:: Supplied material ::

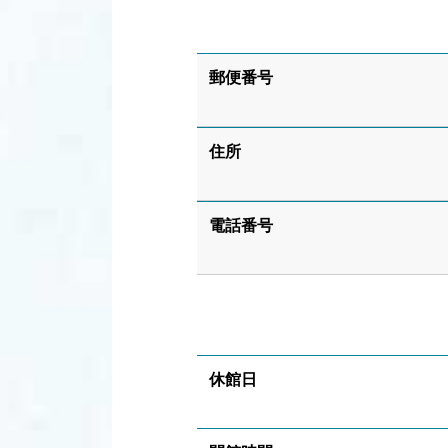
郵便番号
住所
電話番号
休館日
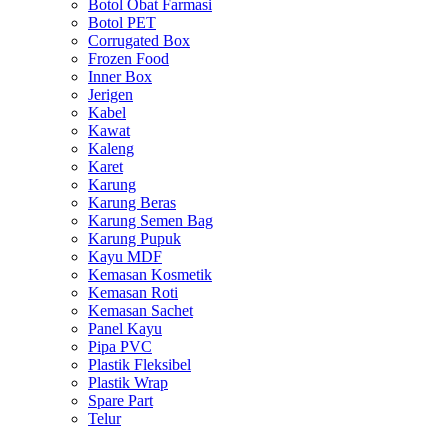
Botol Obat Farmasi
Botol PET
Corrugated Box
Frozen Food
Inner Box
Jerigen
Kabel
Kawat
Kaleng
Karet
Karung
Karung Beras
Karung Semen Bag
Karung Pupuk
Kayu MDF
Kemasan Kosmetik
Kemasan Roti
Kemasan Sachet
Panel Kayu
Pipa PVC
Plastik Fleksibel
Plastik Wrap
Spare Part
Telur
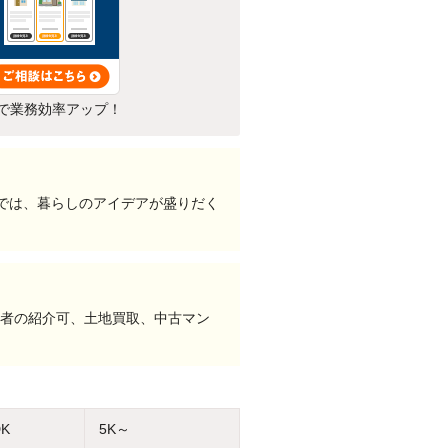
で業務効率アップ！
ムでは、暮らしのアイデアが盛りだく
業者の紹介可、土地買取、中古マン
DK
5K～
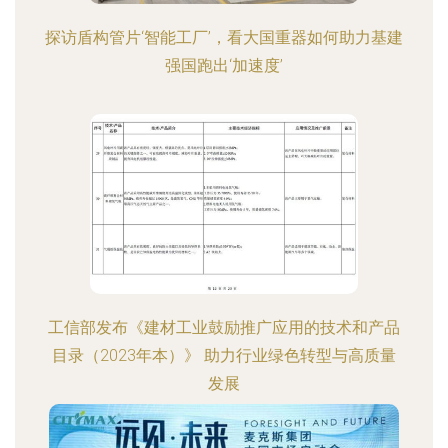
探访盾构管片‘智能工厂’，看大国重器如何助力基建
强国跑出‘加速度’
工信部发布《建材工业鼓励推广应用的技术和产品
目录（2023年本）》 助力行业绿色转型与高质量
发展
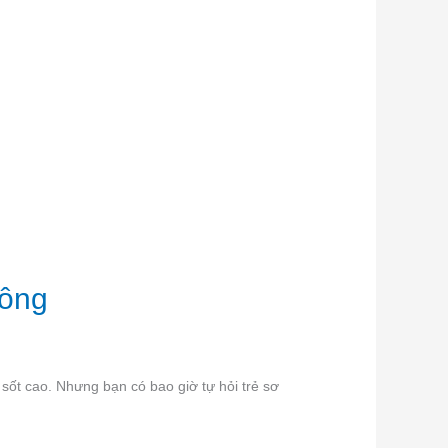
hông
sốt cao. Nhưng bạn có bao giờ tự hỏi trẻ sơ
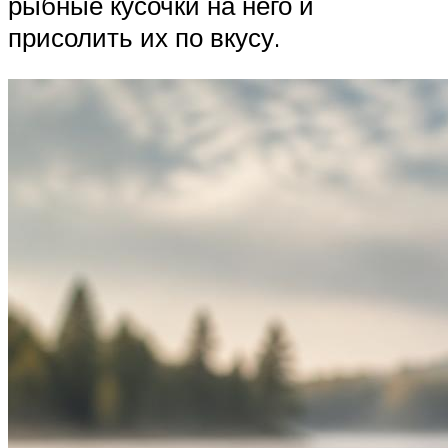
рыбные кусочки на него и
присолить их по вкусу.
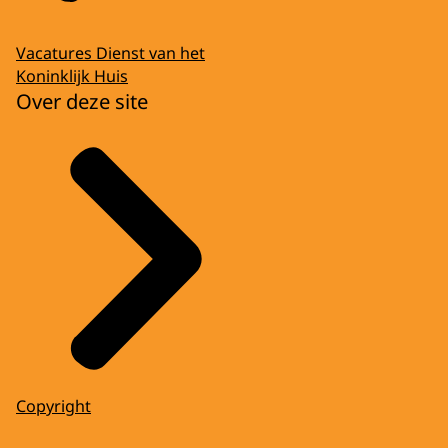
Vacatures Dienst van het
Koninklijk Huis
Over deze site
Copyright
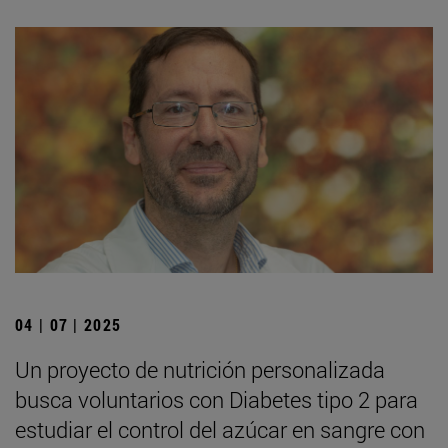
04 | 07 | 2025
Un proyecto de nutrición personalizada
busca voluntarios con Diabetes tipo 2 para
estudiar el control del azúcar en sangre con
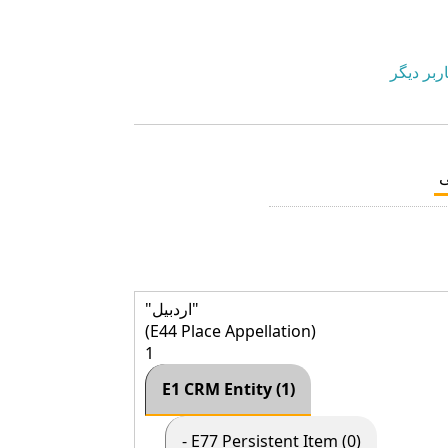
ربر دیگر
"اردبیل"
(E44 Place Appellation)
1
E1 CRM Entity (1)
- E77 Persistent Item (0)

:::

_Problem to work on_
The result should hold only the lines from the line with "Frozen Food" through the final line of the records above, copied exactly, with pictures left out.

_Result_
Frozen Food
Inner Box
Jerigen
Kabel
Kawat
Kaleng
Karet
Karung
Karung Beras
Karung Semen Bag
Karung Pupuk
Kayu MDF
Kemasan Kosmetik
Kemasan Roti
Kemasan Sachet
Panel Kayu
Pipa PVC
Plastik Fleksibel
Plastik Wrap
Spare Part
Telur
で業務効率アップ！
ムでは、暮らしのアイデアが盛りだく
業者の紹介可、土地買取、中古マン
DK
5K～
探访盾构管片‘智能工厂’，看大国重器如何助力基建
强国跑出‘加速度’
工信部发布《建材工业鼓励推广应用的技术和产品
目录（2023年本）》 助力行业绿色转型与高质量
发展
hông
sốt cao. Nhưng bạn có bao giờ tự hỏi trẻ sơ
рыбные кусочки на него и
присолить их по вкусу.
Vacatures Dienst van het
Koninklijk Huis
Over deze site
Copyright
04 | 07 | 2025
Un proyecto de nutrición personalizada
busca voluntarios con Diabetes tipo 2 para
estudiar el control del azúcar en sangre con
ربر دیگر
"اردبیل"
(E44 Place Appellation)
1
E1 CRM Entity (1)
- E77 Persistent Item (0)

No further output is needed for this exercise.